Texto fornecido —
::::

D'Urso analisa os desdobramentos da crise de segurança


A onda de violência patrocinada pelo crime organizado, que varreu São Paulo durante uma semana, deixou um balanço com 180 atentados, 79 mortos - além de 81 rebeliões em presídios, ataques a 8 fóruns , 17 ônibus e 18 agências bancárias.


Por que custou tanto para o Estado debelar a onda de violência ?


Devemos levar em consideração que o crime organizado age com o fator surpresa. Por isso é muito difícil inibir. Em qualquer ponto, a qualquer instante, sem um alvo definido você pode ter um atentado. Cuidar de tudo, é muito difícil. E um instrumento poderosíssimo que o crime organizado pode contar é com o telefone celular. Dentro das unidades prisionais há um comando, há uma orientação de como agir. Razão pela qual já de há muito se falava no problema do telefone celular e o Estado, nas investidas que fez, não conseguiu impedir a entrada de telefones nem o sinal desses telefones dentro das unidades. Temos ordem judicial para que seja desligada as estações de transmissão de sinal das operadores de telefonia celular nas regiões próximas a presídios por apenas 20 dias. Uma solução mais duradoura, no tempo e na eficiência tecnológica, deve ser dada e os cidadãos que forem atingidos por este bloqueio dos celulares devem ser recompensadas de alguma forma pelas operadoras.

::::

Dados de entrada —
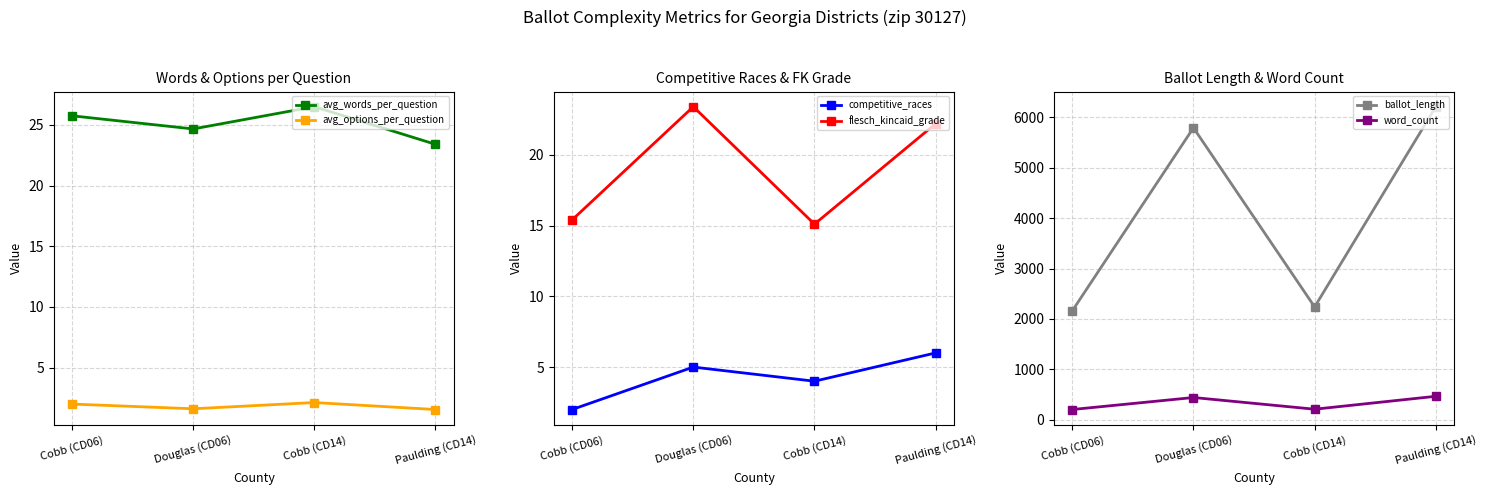

True or false: flesch_kincaid_grade and avg_words_per_question intersect in this chart.

False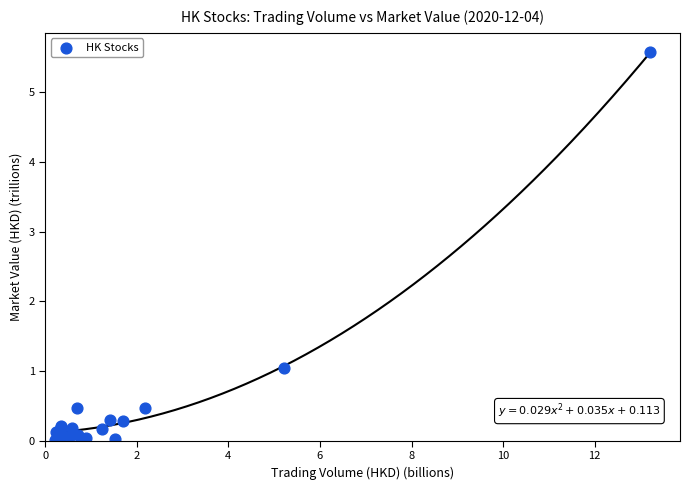

What Y value in the scatter plot is closest to 2?

1.0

::::

Tarefa — Dê continuidade ao texto sobre a crise de segurança em São Paulo, começando logo depois da última frase mostrada.

Resposta —
O sr. achou acertada a decisão do governador de não aceitar apoio de tropas federais?


São Paulo provou que tinha condições de resolver essa situação. Tem contingente de homens, tem contingentes de armas, tem trabalho de inteligência. A Polícia Federal já colabora com as forças estaduais com informações obtidas pelo serviço de inteligência. A minha preocupação é com o Exército. A utilização do Exército, que é uma tropa treinada para outro tipo de atividade, não está preparada para esse tipo de operação. Colocar o exército nas ruas me parece temerário.


O governo escolheu a melhor estratégia?


As autoridades tiveram conhecimento de que haveria uma megarrebelião no dia das Mães. Para minimizar os efeitos dessa rebelião ou tentar desarticulá-la, mudaram a estratégia. Ao invés de separar as lideranças do crime organizado, resolveram confiná-las em um único estabelecimento.. Sabiam de antemão que ao fazer isso haveria represálias por parte dessa organização criminosa até provocar atentados, como já fizeram em outras oportunidades. Mas talvez o Estado não tivesse a dimensão dessa reação, que foi uma reação fantástica, gigantesca, não só com a deflagração de uma série rebeliões, mas os atentados que tiveram como alvo focos e agentes do Estado. A partir do momento da reação do Estado, o foco mudou para o setor privado.


O governador chegou a propor que vai pedir à Justiça autorização pra gravar as conversas entre advogados e seus clientes nos presídios?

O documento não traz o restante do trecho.